Helping our Children Build Resilience
Rivkah Weiss, Family Therapist
If your child comes home from school looking sad or distracted, most parents would react with concern and ask, “What happened today?” Your child might respond as follows: “I failed my math test. I stink at math and I’m giving up. I don’t care about school anymore.” A typical parental response would be to tell him he doesn’t stink at math, that he shouldn’t give up, that he could study a little harder and that you’re certain he’ll do better on the next test. It’s hard for us as parents to hear that our child is hurting inside and we’ll do or say anything that will quickly put a smile back on that face we so love. While our comments are certainly well-meaning, they may not be the best way to help our children grow.
As parents, we are naturally uncomfortable with our child’s expression of hurt. Their statement triggers our need to protect them from feeling incompetent. Furthermore, we get anxious when they threaten giving up on a task related to school.

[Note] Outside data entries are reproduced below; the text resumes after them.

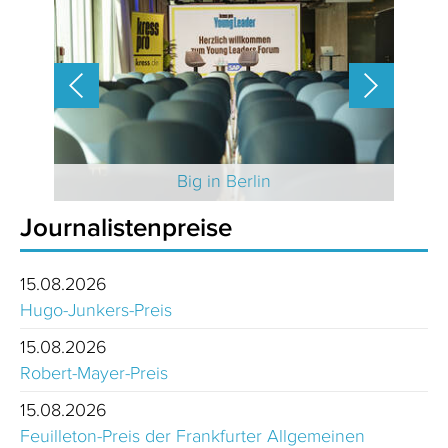
 2025
Big in Berlin
Journalistenpreise
15.08.2026
Hugo-Junkers-Preis
15.08.2026
Robert-Mayer-Preis
15.08.2026
Feuilleton-Preis der Frankfurter Allgemeinen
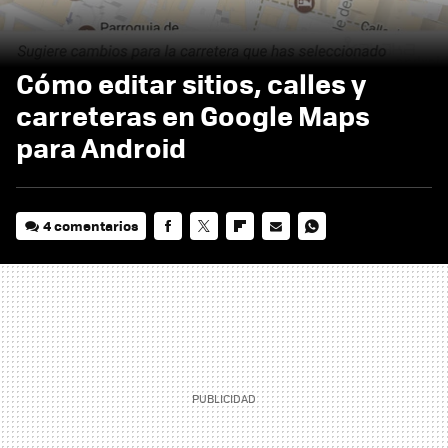
Cómo editar sitios, calles y
carreteras en Google Maps
para Android
4 comentarios
FACEBOOK
TWITTER
FLIPBOARD
E-
WHATSAPP
MAIL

We address their distress by reassuring them that the next time things will be better. While this approach may be helpful on the surface, it carries an underlying message that can be destructive.
There are two messages that, as parents, we don’t want to impart. One is that we cannot hear or join our child during his or her time of pain leaving them feeling alone when they most need our understanding. In effect, we’re telling him not to feel what he already feels, which is very alienating. Furthermore, we’re conveying the message that it’s not OK to fail and that tomorrow he must do better while suppressing his negative feelings.
Alternately, if we are able to convey unconditional acceptance of his emotions without trying to sugar coat or deny them, we begin to help them develop resilience. Resilience is the ability to bounce back from setbacks or failures and move ahead with self-confidence. A resilient child understands that failing is a normal part of life, not something to fear or avoid. He or she is able to face failure, to accept their feelings of frustration and to then get up and try again. A person who can learn from their mistakes has the greatest potential for growth.